Friday, November 10, 2006
Legal office: Warrant on worker faces delay By Danilo V. Adorador III
THE regional office of the National Bureau of Investigation (NBI) has already stepped into the investigation against the employees who may be in complicit in the tax embezzling case involving a City Hall employee.
NBI's entry into the three-week-old probe came a week after falsification charges were filed against Remedios Zamayla, a tax collection supervisor at the City Finance Department.
Zamayla was accused of manipulating tax receipts to make the paid taxes appear lower than the original amount -- supposedly pocketing the difference.
Evidences and other relevant documents uncovered by the City Finance Department and the City Legal Office into the alleged irregularities were turned over to the probe agency in a meeting with NBI-Northern Mindanao Director Virgilio Mendez Thursday, said City Legal Officer Cancio Guibone.
But a warrant of arrest against Zamayla, who has since disappeared since she took a leave of absence early October, may as yet be delayed for "a couple of weeks," added Guibone.
He earlier expressed disappointment that malversation charges can't be filed against the employee because the latter was not anymore an accountable officer at the time the alleged falsifications occurred.
Guibone explained that Zamayla's case will still be reviewed by the Ombusdman, if the City Prosecutor's Office -- which is at the moment evaluating the charges--finds prima facie to pursue the charges.
But Guibone is confident that the evidences they have submitted were enough to establish guilt, noting that Zamyla's disappearance initially proves she committed wrongdoings.
Non-transferable
Zamayla was relieved of her tax collection duties early last year, but had clandestinely continued collecting taxes using the accountable forms of other five tax collectors, City Treasurer Lino Daral earlier said.
Guibone said the NBI's investigation will focus on whether the five tax collectors had consented to Zamayla's use of their respective accountable forms, even if the practice violated internal regulations.
Daral in June last year issued a memorandum reminding tax collectors that accountable forms such as tax receipts are "non-transferable."
The NBI will also look into the extent of Zamayla's alleged falsifications of tax receipts, and whether she has been practicing this type of irregular act even before June 2005 -- the time the first supposed falsification occurred as indicated in the uncovered original tax receipts.
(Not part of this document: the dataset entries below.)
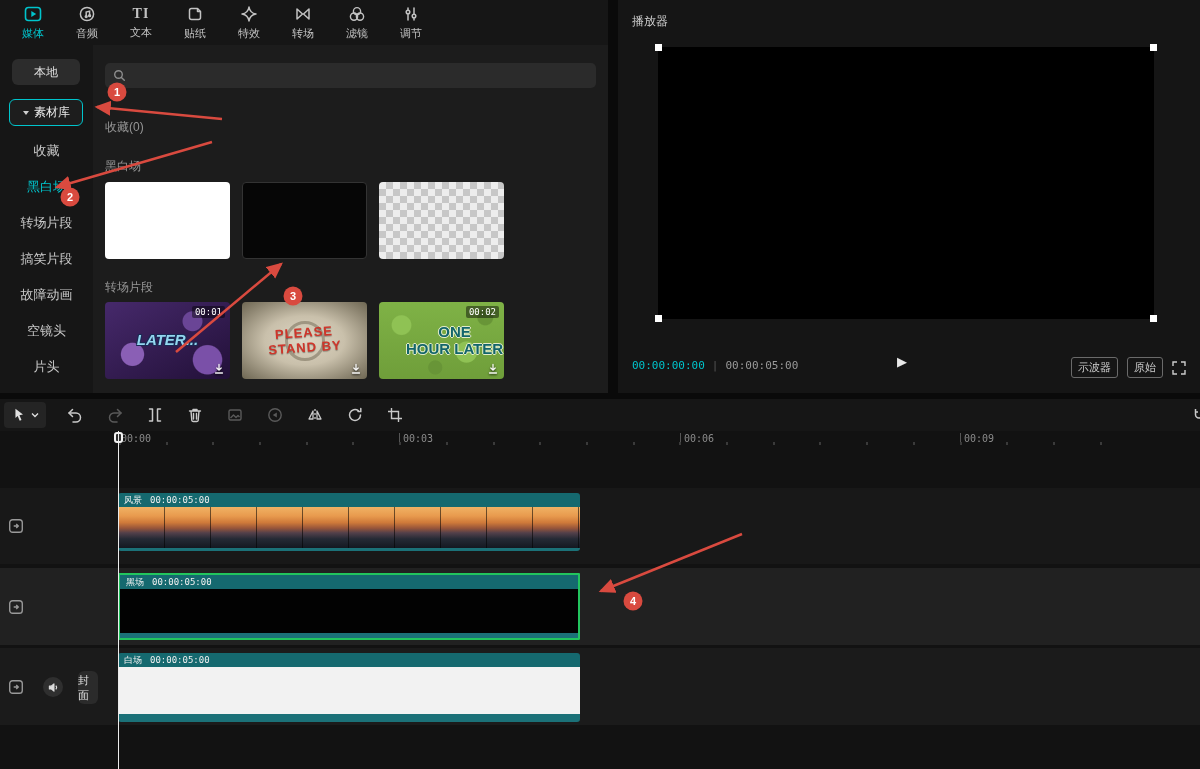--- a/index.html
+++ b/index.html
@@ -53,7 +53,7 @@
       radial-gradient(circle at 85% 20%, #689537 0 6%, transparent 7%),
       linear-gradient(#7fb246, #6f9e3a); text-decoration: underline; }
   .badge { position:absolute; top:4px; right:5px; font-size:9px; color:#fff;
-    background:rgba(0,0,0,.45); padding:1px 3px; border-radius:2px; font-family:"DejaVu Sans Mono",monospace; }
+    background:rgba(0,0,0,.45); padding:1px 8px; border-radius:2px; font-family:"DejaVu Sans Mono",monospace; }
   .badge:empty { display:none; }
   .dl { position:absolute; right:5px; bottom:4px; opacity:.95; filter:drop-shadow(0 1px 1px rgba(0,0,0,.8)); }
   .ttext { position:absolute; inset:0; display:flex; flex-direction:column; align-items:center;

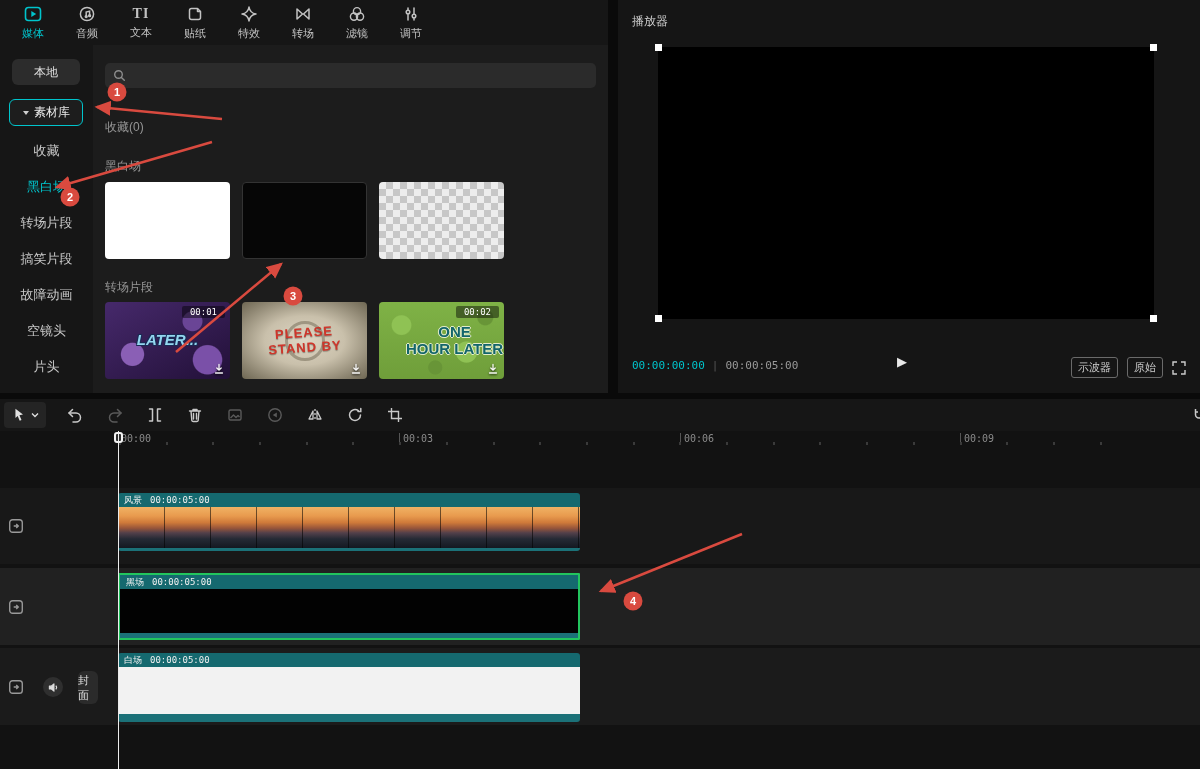--- a/index.html
+++ b/index.html
@@ -409,24 +409,6 @@
   <div class="band band2"></div>
   <div class="band band3"></div>
 
-  <div class="ruler">
-    <div class="minor"></div>
-    <div class="rmark" style="left:121px">
-        <span>00:00</span>
-      </div>
-    <div class="rmark" style="left:399px">
-        <span class="tick"></span>
-        <span>00:03</span>
-      </div>
-    <div class="rmark" style="left:680px">
-        <span class="tick"></span>
-        <span>00:06</span>
-      </div>
-    <div class="rmark" style="left:960px">
-        <span class="tick"></span>
-        <span>00:09</span>
-      </div>
-  </div>
 
   <div class="track-btn" style="top:87px">
       <svg width="16" height="16" viewBox="0 0 14 14" fill="none" stroke="currentColor" stroke-width="1.2">

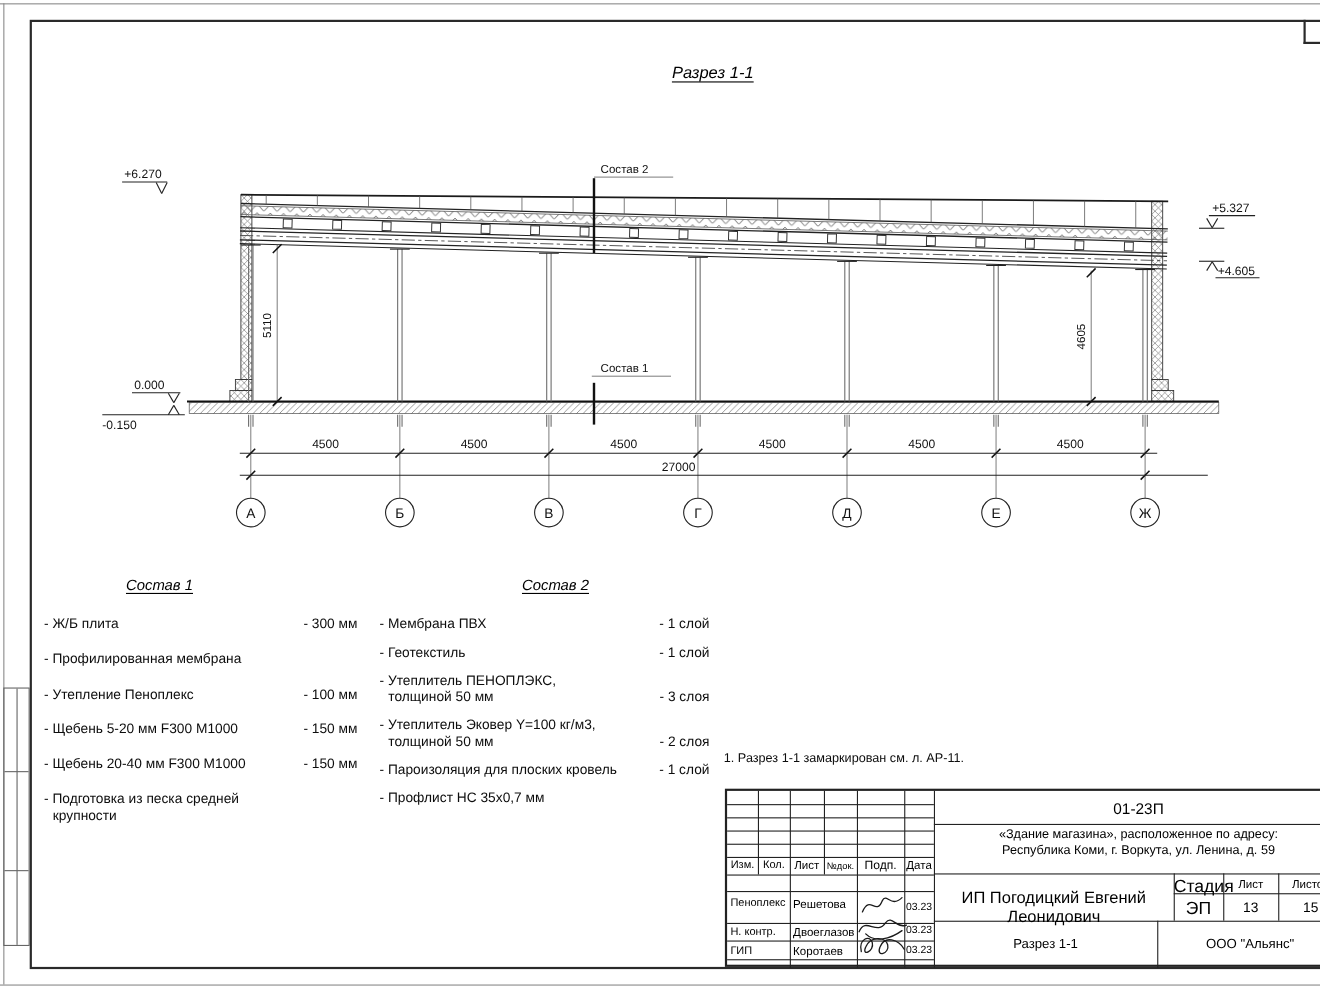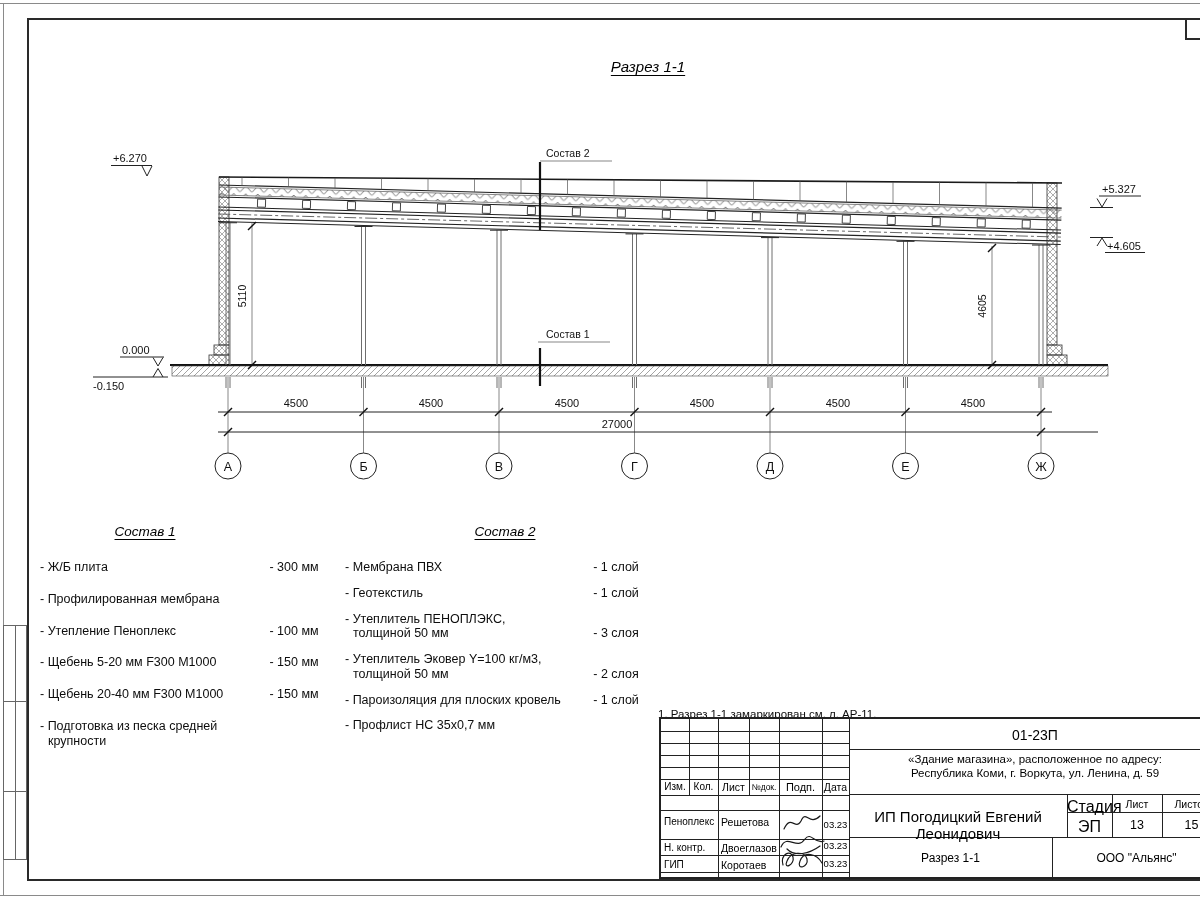--- a/index.html
+++ b/index.html
@@ -43,7 +43,7 @@
   .c2 .c-item{margin-bottom:11px}
   .c-name span{display:block}
   .c-name .nm2{padding-left:8px}
-  .c-val{flex:none;width:62px;text-align:center}
+  .c-val{flex:none;width:62px;text-align:right}
   .c2 .c-val{width:58px}
   
   .note{position:absolute;left:658px;top:708px;font-size:11.5px;color:#0d0d0d}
Zamayla is said to have been employed at the City Hall for nearly 30 years, though it was not known whether she had worked in the Finance Department throughout her employment.
Daral Thursday said the City Finance Department is communicating with all taxpayers whose payments they found to have allegedly been falsified by Zamayla.
The falsified receipts totaled P980,452.71, documents unearthed from Zamayla's transactions from June 2005 to September this year show.
The five employees, identified as Delia Poncardas, Jean Gamaylo, Arsenieto G. Manseguiao, Hyrence Garcia, and Elvis Reyes, have all denied involvement into Zamayla's alleged wrongdoings in their respective written explanations to Daral.
Most of them accused Zamayla, then their immediate superior, of coercing them into giving their accountable forms to her, while others said the accountable forms went into Zamayla's hands without their knowledge.